Companies that just use firewalls to protect their e-commerce systems from outside intruders risk "locking the lodger in with their daughter", muses local security exec Ian Fewtrell.
According to the local MD of Cabletron enterprise arm Enterasys, around 70 percent of corporate e-security disruption is traced back to internal, not external forces.
What's more, he said companies were often reluctant to publicly admit the possibility of internal "cyber-sabotage" due to a perceived threat to public image.
"We're only hearing a fraction of what goes on. We're only seeing the tip of the iceberg," he said.
Fewtrell stressed that a high incidence of internal "cyber-sabotage" did not necessarily reflect a high level of malicious intent from employees.
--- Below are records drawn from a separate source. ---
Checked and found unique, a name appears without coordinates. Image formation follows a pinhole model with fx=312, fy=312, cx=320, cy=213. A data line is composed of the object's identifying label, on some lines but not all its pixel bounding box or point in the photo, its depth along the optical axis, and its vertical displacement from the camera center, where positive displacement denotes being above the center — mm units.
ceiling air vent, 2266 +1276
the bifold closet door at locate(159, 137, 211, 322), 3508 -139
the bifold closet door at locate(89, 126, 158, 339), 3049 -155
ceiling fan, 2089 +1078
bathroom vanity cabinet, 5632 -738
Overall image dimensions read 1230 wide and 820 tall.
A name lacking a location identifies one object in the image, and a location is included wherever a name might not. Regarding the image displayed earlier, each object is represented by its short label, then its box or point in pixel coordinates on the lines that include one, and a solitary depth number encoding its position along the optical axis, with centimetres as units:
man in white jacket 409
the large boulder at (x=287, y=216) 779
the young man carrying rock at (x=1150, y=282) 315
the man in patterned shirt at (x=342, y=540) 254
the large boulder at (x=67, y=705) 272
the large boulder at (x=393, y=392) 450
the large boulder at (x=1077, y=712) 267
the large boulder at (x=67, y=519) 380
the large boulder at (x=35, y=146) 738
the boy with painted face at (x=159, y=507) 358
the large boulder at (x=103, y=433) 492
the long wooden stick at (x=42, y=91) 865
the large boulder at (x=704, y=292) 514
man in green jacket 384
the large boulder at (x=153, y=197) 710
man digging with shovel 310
In many cases, internal cyber-sabotage was committed purely by accident, he said.
And firewalls that screen a company's IT system from outside forces do little or nothing to prevent internal cyber-sabotage, deliberate or not, he said.
Fewtrell supports a "holistic" approach to corporate e-security. Ideally, he said, a firewall should be accompanied by inward-looking e-security systems, as well as clearly defined company e-security policies and practices - "as simple as not having your password stuck to the side of your computer".
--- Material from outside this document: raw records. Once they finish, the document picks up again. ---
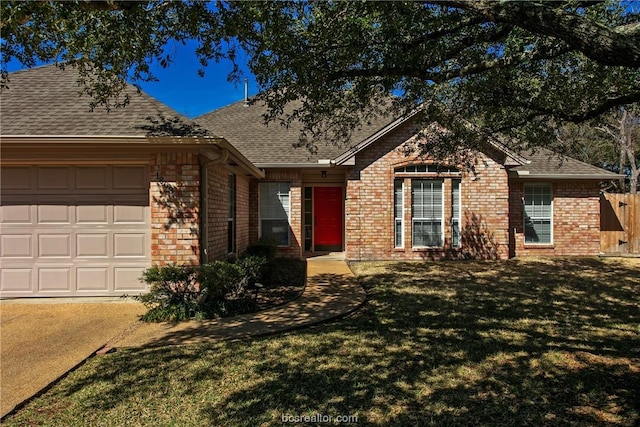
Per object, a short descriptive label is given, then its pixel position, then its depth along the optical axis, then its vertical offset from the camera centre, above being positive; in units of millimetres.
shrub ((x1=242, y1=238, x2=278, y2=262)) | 10100 -769
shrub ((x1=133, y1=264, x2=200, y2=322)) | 6059 -1181
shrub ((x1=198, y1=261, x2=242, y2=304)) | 6132 -952
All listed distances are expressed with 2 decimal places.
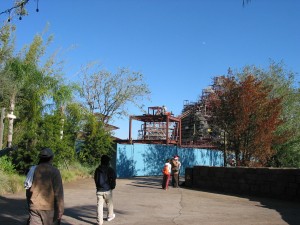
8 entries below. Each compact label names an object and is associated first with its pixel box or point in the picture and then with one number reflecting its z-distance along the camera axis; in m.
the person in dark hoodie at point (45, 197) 5.39
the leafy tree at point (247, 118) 18.44
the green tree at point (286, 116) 20.72
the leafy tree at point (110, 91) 34.97
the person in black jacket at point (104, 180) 9.25
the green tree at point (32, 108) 17.52
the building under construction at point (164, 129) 34.28
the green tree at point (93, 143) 22.45
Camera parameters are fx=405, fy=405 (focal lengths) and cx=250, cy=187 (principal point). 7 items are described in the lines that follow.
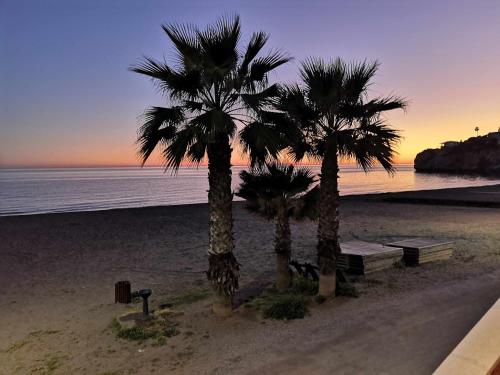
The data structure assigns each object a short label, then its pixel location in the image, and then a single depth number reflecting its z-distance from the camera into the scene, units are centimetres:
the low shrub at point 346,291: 1052
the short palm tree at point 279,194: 1031
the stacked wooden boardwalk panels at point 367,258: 1269
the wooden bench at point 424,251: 1398
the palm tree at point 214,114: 796
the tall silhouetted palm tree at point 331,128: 934
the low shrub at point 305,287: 1076
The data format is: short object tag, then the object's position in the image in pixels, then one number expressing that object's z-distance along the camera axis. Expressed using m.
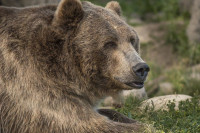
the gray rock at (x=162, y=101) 12.58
A single interface reporting on multiple systems provided the most secure multi-level e-commerce environment, he said.
He said companies with "multi-layered" security systems in place reported 30 percent higher instance of sabotage attempt. But this did not mean more security layers meant more security holes. Rather, multi-layered security systems were able to detect more attempts at sabotage, he said.
Fewtrell was talking at the Australian launch of the vendor's revamped security architecture, Safe Harbour. No local customers have been announced.